Four hours from Mosquito they topped the summit of the ridge, and looked down upon a smiling lake three miles in length by one in width. A carpet of dying grass surrounded the lake, near which but few trees grew, because of the strongly alkaline soil. They wormed their way down to the floor of the level mountain valley, and here they loosed the saddle horses and cached their equipment in a near-by cañon. Shirttail Henry guaranteed that the animals would not stray from the grazing ground. Once more he took the lead, and, driving the reluctant burros ahead of him, worked around the eastern end of the lake.
When they had completed a half-circle of the sheet of blue water and were on the south side opposite the grazing horses, Shirttail Henry made an abrupt turn to the left and hazed the string of burros up a little creek. For two miles or more the creek flowed through virtually level land, with mountain meadows on either side of it. Then gradually the land grew steeper, and the creek banks narrowed. The forest grew denser as they left the valley, and before half an hour had passed they were in a country as wild and rugged as that below Mosquito Ranch.
They camped for a late nooning before attempting the fierce climb that awaited them. When the burros had browsed an hour they were away again, up the ever narrowing cañon.
The little creek was a plunging torrent now, leaping over boulders, bellowing madly about snarls of ancient driftwood. Often there stood in the burros’ path a huge boulder or outcropping that it seemed impossible for them to surmount, but Henry always found a way to get them over or around each obstacle. The burros climbed like goats when forced to it. Several times the men were obliged to take off their pack-bags so that they could squeeze through some gateway between gigantic stones.
The party was still in the cañon when the early mountain night closed down upon them. They fortunately had come upon a tiny level spot on which there was room to move about with comfort. Here they camped to await the coming of another day.
The night was cold and still, the sky cloudless. Nevertheless Shirttail Henry set up his rain gauge, muttering that he could not imagine how he was to send in his report if the gauge showed moisture in the morning. But no rain or snow fell to discomfit him, and the weary trailers passed the night in peace.
An hour after sunup the following day they came to the end of the cañon, to find that the source of the creek was a series of springs in a hillside. From the springs Henry set a course southwest through unbroken forest land, across which the going would have been easy but for the fact that the trail led continually up and down over a seemingly endless system of ridges. The party would struggle wearily up one steep hill, only to be obliged to clamber and slide down the other side of it into a deep V-shaped cañon—and then up the near side of another hill as steep as the one just mastered.
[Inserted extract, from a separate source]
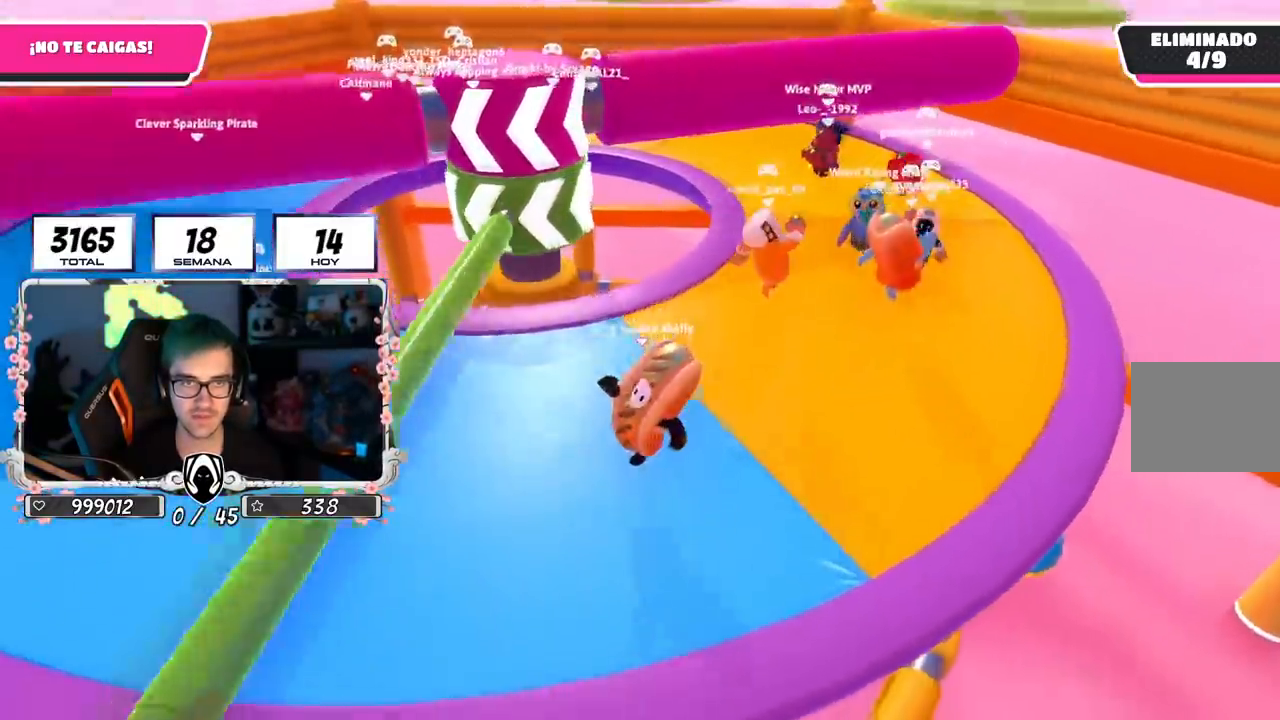
{"buttons": [], "left_stick": "down", "right_stick": "center", "events": [[100, "CROSS", "down"], [184, "left_stick", "center"], [234, "left_stick", "right"], [317, "CROSS", "up"], [367, "left_stick", "down-right"], [467, "left_stick", "down"]]}
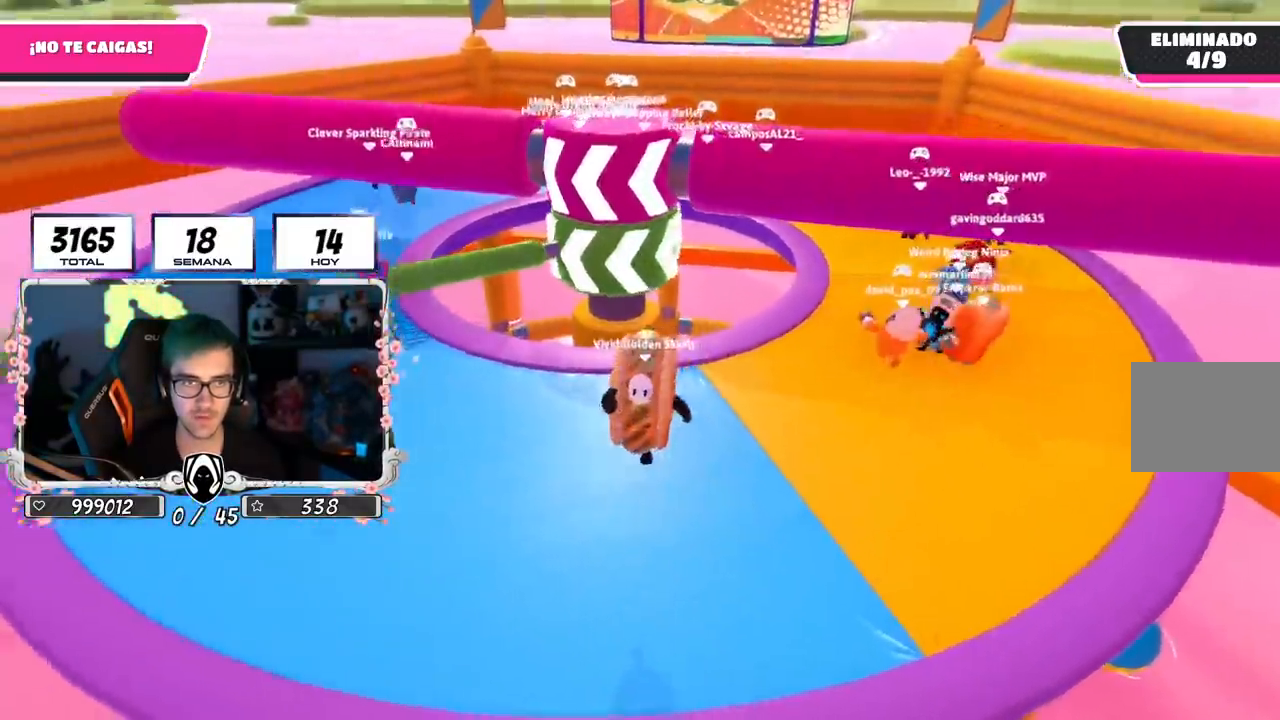
{"buttons": [], "left_stick": "right", "right_stick": "center", "events": [[116, "left_stick", "left"], [317, "left_stick", "up"], [383, "left_stick", "up-right"], [484, "left_stick", "right"]]}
Then down again, and up again—forever and ever, it seemed.
“Henry,” said Mary, as they stood panting on the top of about the fifteenth rise that they had negotiated, “is this ever going to end?”
“Why, yes’m,” Henry told her meekly. “These here little rises here get bigger and bigger until we’re top o’ th’ mountains. Then we begin to crawl.”
“Crawl!” puffed Mary. “I’ve done nothing else but crawl up and slide down since we left the creek back there. I don’t feel like a human being any more. I’m a four-footed beast. I growl and show my teeth when a rock or a root gets in my way.”